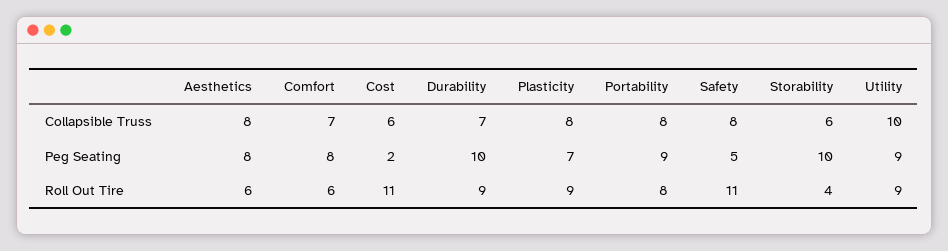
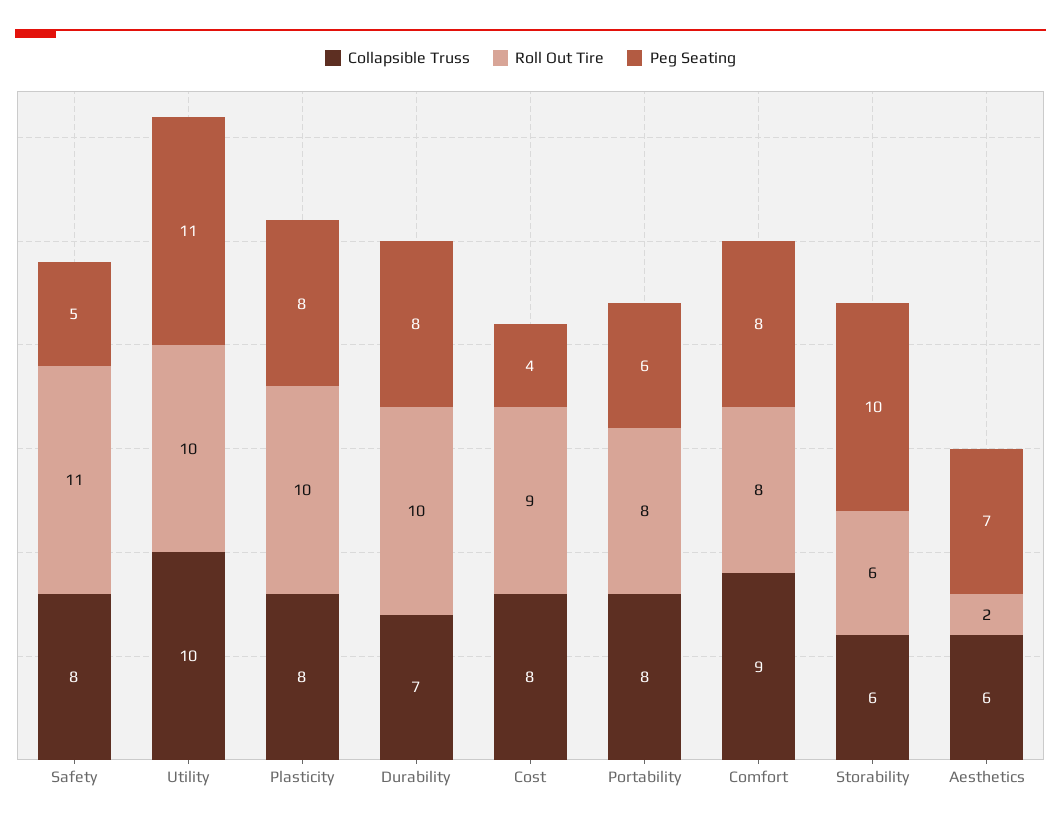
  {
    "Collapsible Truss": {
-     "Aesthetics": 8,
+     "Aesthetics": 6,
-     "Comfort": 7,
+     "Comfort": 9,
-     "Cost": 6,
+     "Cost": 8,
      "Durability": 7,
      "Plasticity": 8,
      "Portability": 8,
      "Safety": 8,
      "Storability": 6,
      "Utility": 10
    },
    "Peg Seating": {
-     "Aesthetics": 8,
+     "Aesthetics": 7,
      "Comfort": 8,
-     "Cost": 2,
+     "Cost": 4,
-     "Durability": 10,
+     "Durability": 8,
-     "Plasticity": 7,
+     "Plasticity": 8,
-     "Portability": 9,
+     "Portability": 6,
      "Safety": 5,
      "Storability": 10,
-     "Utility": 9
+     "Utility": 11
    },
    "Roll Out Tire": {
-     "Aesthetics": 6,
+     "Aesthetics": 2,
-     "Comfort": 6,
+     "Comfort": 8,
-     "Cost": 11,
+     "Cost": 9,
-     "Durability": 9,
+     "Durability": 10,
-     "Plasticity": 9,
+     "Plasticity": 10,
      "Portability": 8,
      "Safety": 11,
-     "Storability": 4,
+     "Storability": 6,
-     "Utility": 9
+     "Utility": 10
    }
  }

* EXERCISE GOAL
Copy task for the entries above: every line with the string "Utility".

* YOUR RESPONSE
      "Utility": 10
-     "Utility": 9
+     "Utility": 11
-     "Utility": 9
+     "Utility": 10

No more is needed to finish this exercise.